EYE NEWSFLASH: Agent fined £80,000 after leaving customers’ personal data exposed

The Information Commissioner’s Office (ICO) has fined an estate agent £80,000 for leaving 18,610 customers’ personal data exposed for almost two years.

The security breach happened when the London agency, Life at Parliament View Limited, transferred personal data from its server to a partner organisation and failed to switch off an ‘Anonymous Authentication’ function.

This failure meant access restrictions were not implemented and allowed anyone going online to have full access to all the data stored between March 2015 and February 2017.

The exposed details included personal data such as bank statements, salary details, copies of passports, dates of birth and addresses of both tenants and landlords.

During its investigation, the ICO uncovered a catalogue of security errors and found that LPVL had failed to take appropriate technical and organisational measures against the unlawful processing of personal data.

In addition, LPVL only alerted the ICO to the breach when it was contacted by a hacker.

The ICO concluded this was a serious contravention of the 1998 data protection laws which have since been replaced by the GDPR and the Data Protection Act.

The partner organisation involved in the breach has not been identified by the ICO.

However, in its penalty notice, the ICO says that in March 2015, the agent “integrated with a partner organisation which offered a property letting transaction service”. This required the transfer of tenancy data held on LPVL’s server.

Steve Eckersley, Director of Investigations at the ICO, said: “Customers have the right to expect that the personal information they provide to companies will remain safe and secure. That simply wasn’t the case here.

“As we uncovered the facts, we found LPVL had failed to adequately train its staff who misconfigured and used an insecure file transfer system and then failed to monitor it.

“These shortcomings have left its customers exposed to the potential risk of identity fraud.

“Companies must accept that they have a legal obligation to both protect and keep secure the personal data they are entrusted with.

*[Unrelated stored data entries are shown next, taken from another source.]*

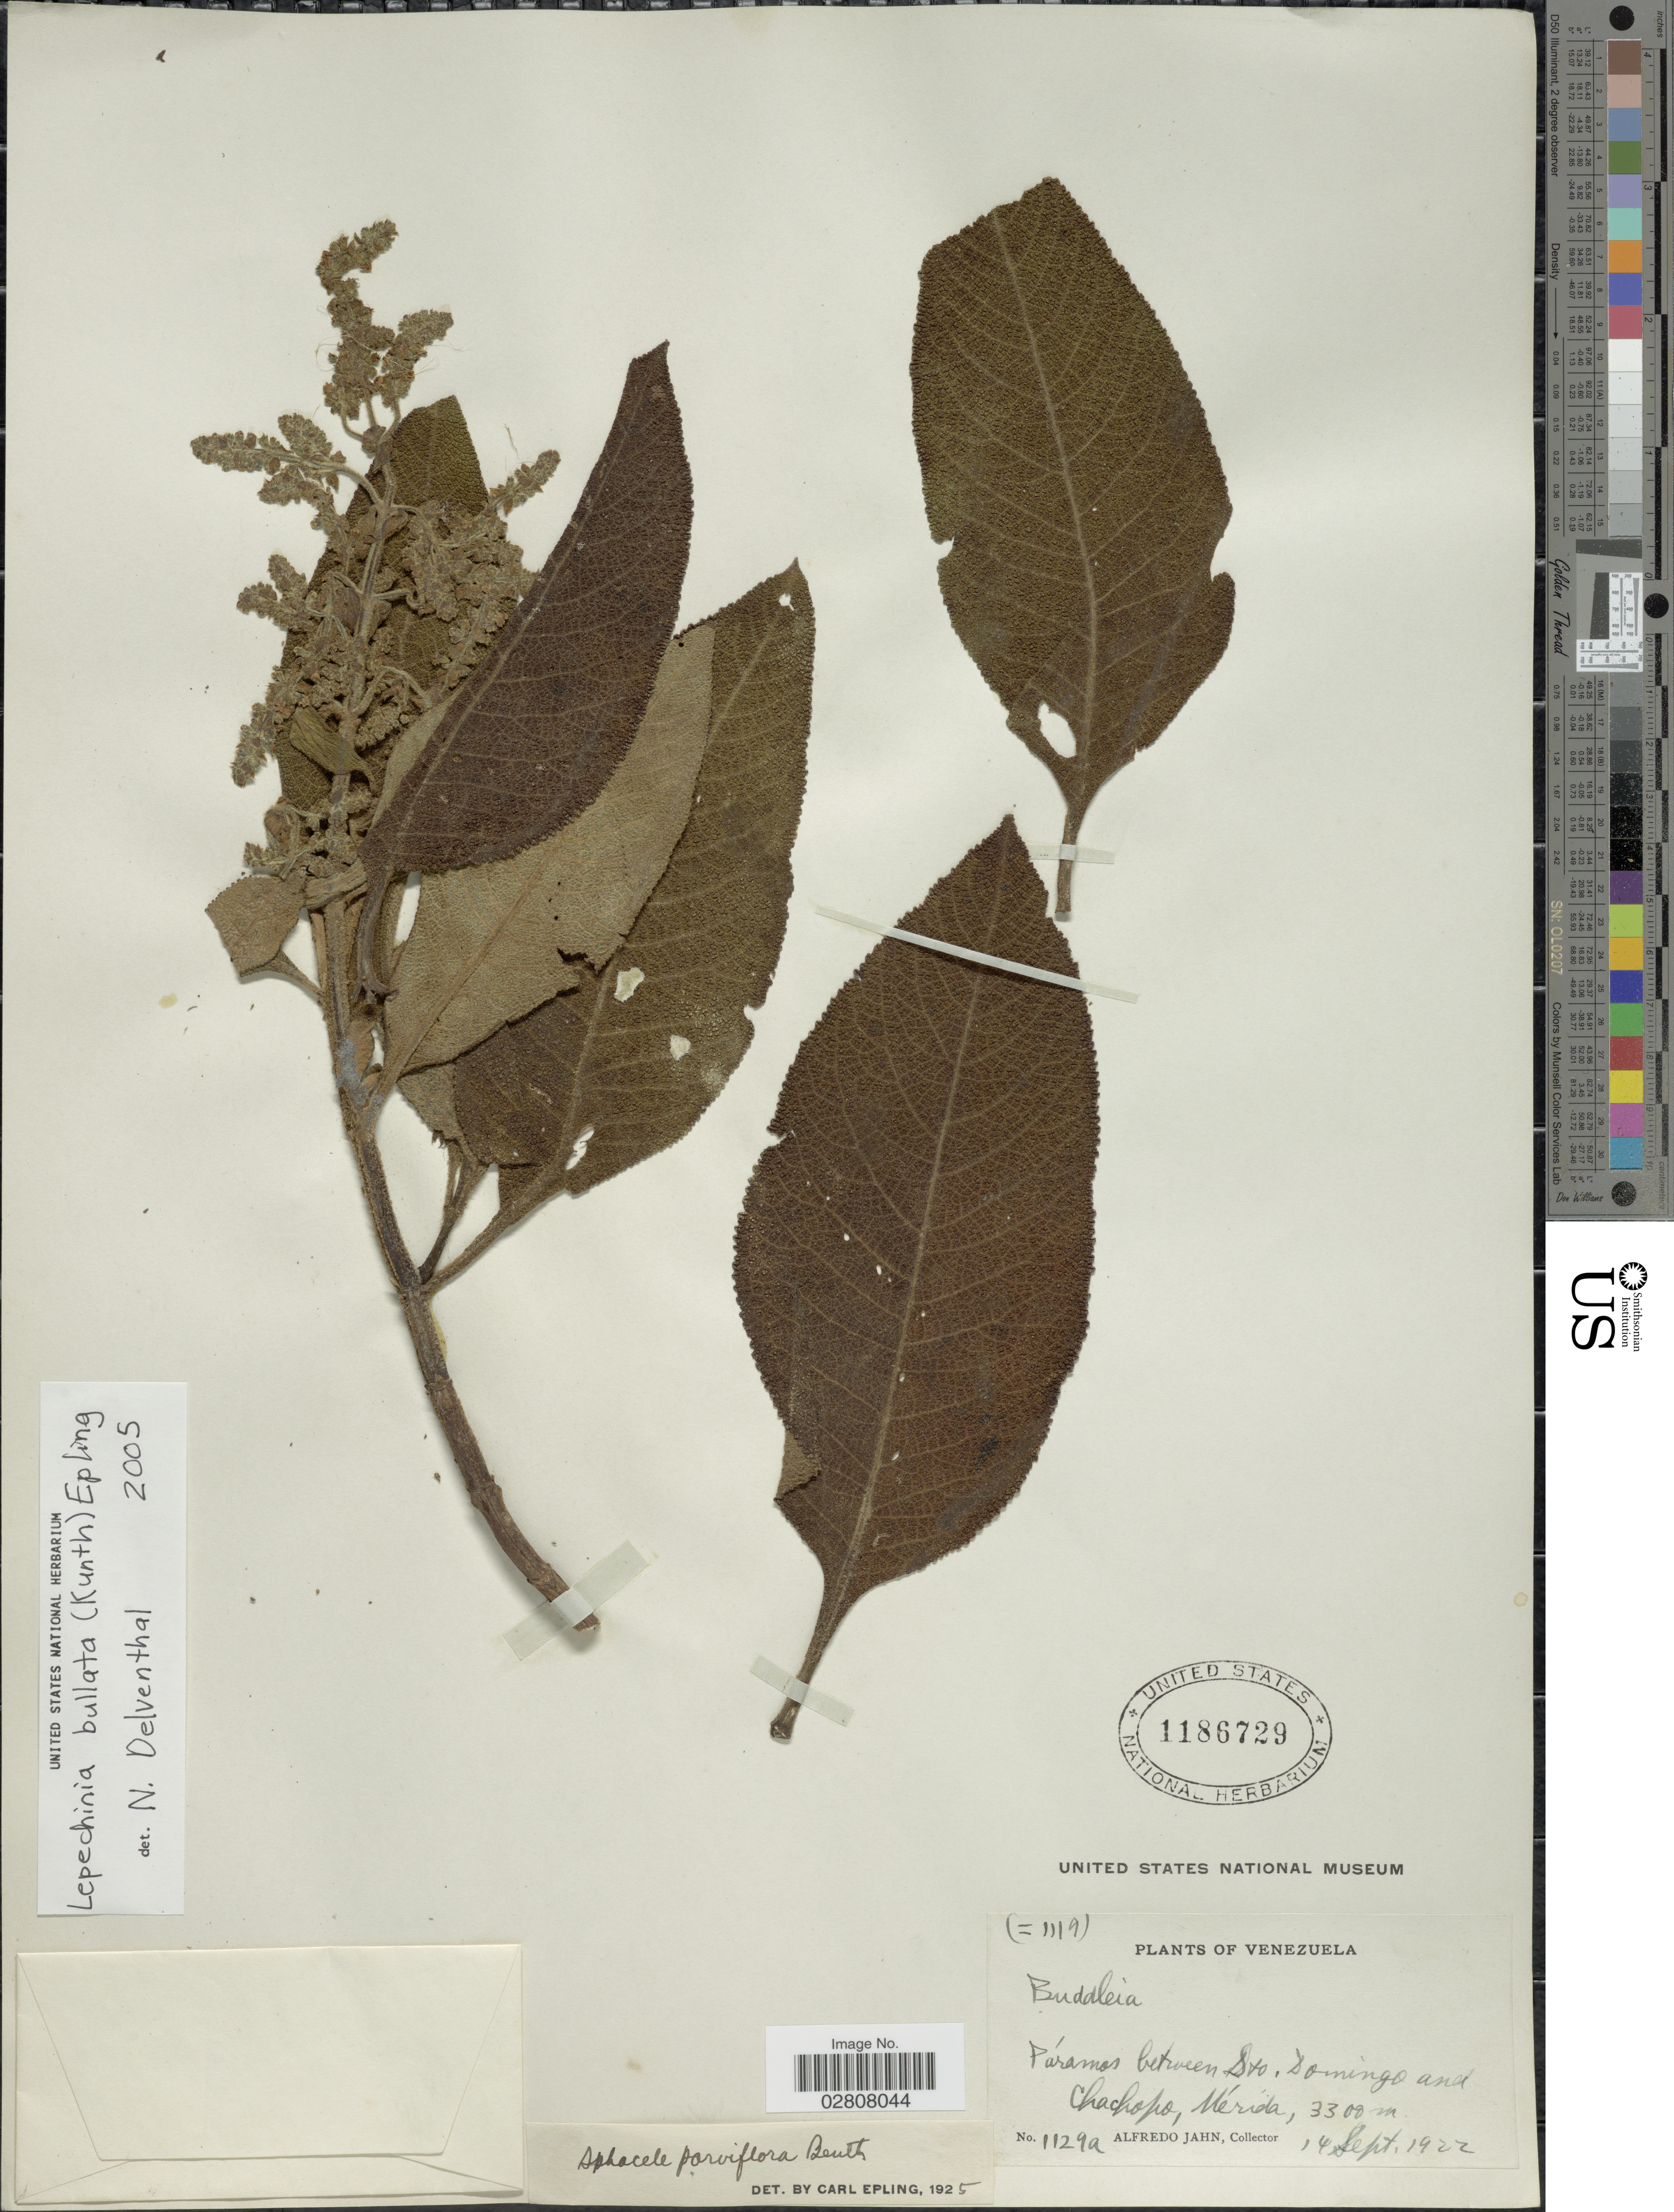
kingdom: Plantae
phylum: Tracheophyta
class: Magnoliopsida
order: Lamiales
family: Lamiaceae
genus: Lepechinia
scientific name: Lepechinia bullata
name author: (Kunth) Epling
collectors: A. Jahn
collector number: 1129a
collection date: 1922-04-14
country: Venezuela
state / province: Mérida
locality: Páramos between Sto. Domingo ang Chachopo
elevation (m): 3300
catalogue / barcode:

Where this does not happen, we will investigate and take action.”

The ICO has published guidance on a Practical Guide to IT Security.

The penalty notice is here: https://ico.org.uk/media/action-weve-taken/mpns/2615396/mpn-life-at-parliament-view-limited-20190717.pdf

x

Email the story to a friend!



6 Comments

  1. AgencyInsider

    Scary!

    Report
  2. DarrelKwong43

    seventh paragraph last reference to the Data Protection Act 1998…i assume you mean the Data Protection Act 2018?

    Report
    1. AgentM

      The breach occurred in 2015, which was prior to the 2018 GDPR regulations becoming law – this means the agent was in breach of the 1998 Data Protection Act, and the agent fined accordingly.

      I’ve no doubt that the fine may have been significantly higher had the breach occurred post May 2018, particularly as the regulator is looking to make an example of those early to breach; as evidenced by the £183million fine passed to BA last week.

      Report
  3. Mike Dawson

    Good Lord!!

    Report
  4. alexrooker

    It’s important to investigate and take action.
    http://rolltheball.co/basketball-legends

    Report
  5. goalken

    The information is very special, I will have to follow you, the information you bring is very real, reflecting correctly and objectively, it is very useful for society to grow together. https://basketball-legends.online

    Report
X

You must be logged in to report this comment!

Comments are closed.

Thank you for signing up to our newsletter, we have sent you an email asking you to confirm your subscription. Additionally if you would like to create a free EYE account which allows you to comment on news stories and manage your email subscriptions please enter a password below.